Copy every line of the data below word for word, leaving the pictures out of your answer.
━━━━━━━━━━━━━━━━━━━━━━━━━━━━━━
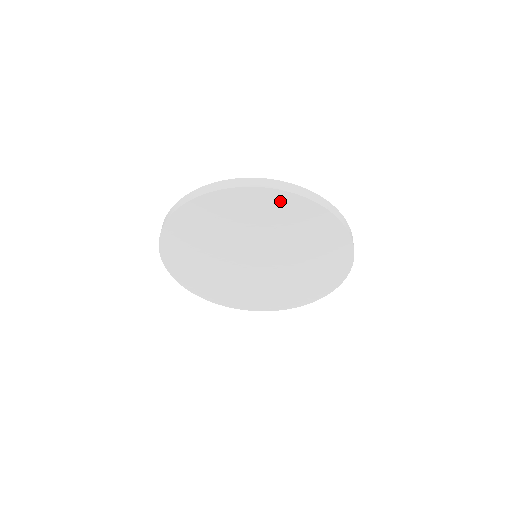
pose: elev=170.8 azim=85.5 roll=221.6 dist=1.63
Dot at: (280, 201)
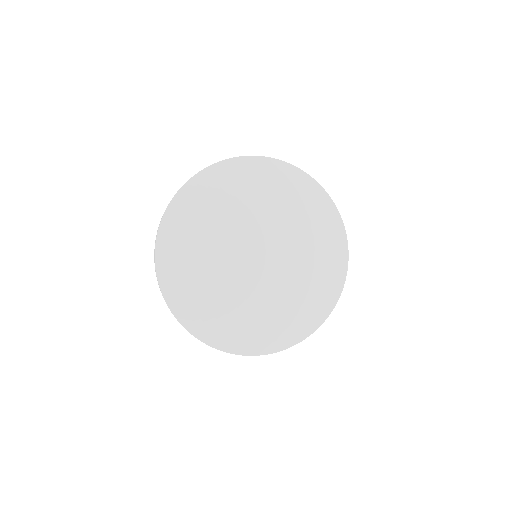
Dot at: (304, 185)
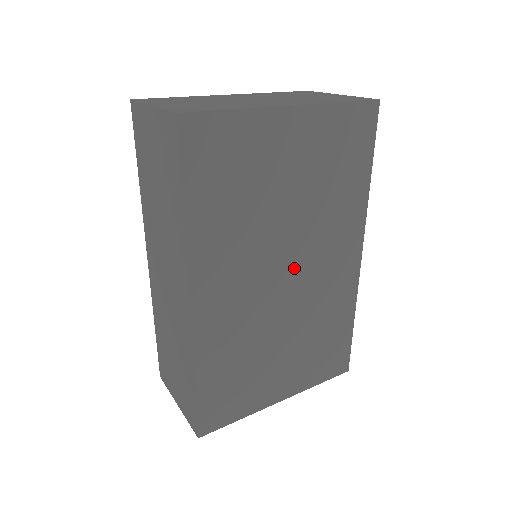
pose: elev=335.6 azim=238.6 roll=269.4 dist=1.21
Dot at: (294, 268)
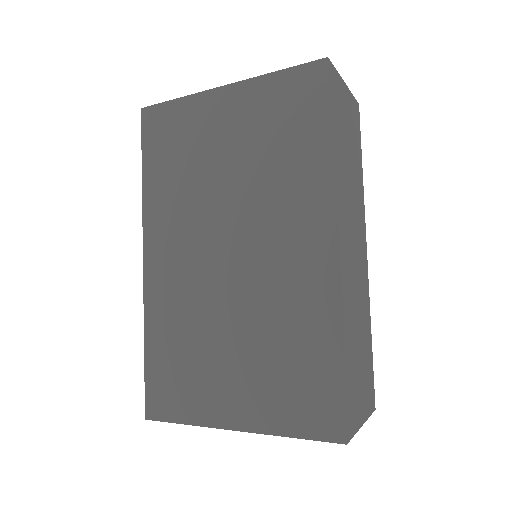
Dot at: (239, 245)
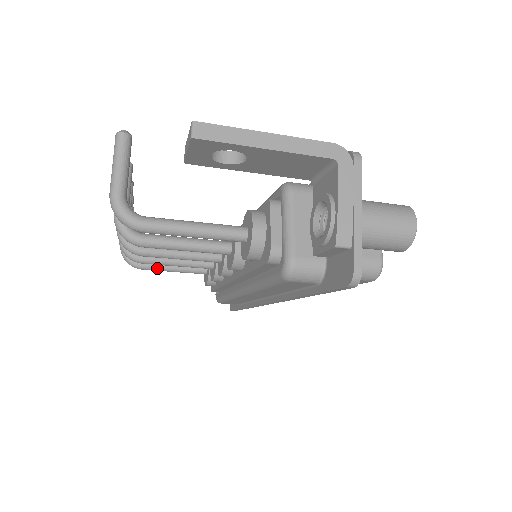
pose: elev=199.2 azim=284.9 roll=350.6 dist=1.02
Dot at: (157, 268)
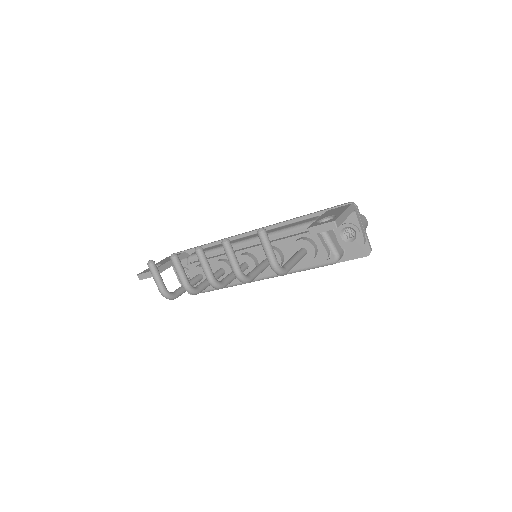
Dot at: (184, 292)
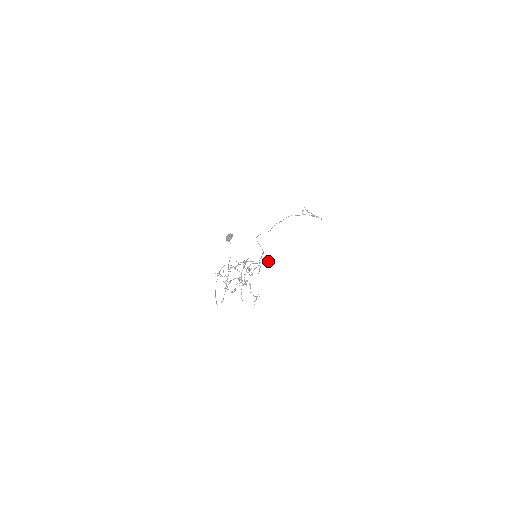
━━━━━━━━━━━━━━━━━━━━━━━━━━━━━━
• _Task result_:
pose: elev=170.8 azim=85.5 roll=221.6 dist=1.63
Dot at: (280, 201)
Dot at: (304, 185)
pose: elev=335.6 azim=238.6 roll=269.4 dist=1.21
Dot at: (294, 268)
Dot at: (239, 245)
pose: elev=199.2 azim=284.9 roll=350.6 dist=1.02
Dot at: (157, 268)
Dot at: (184, 292)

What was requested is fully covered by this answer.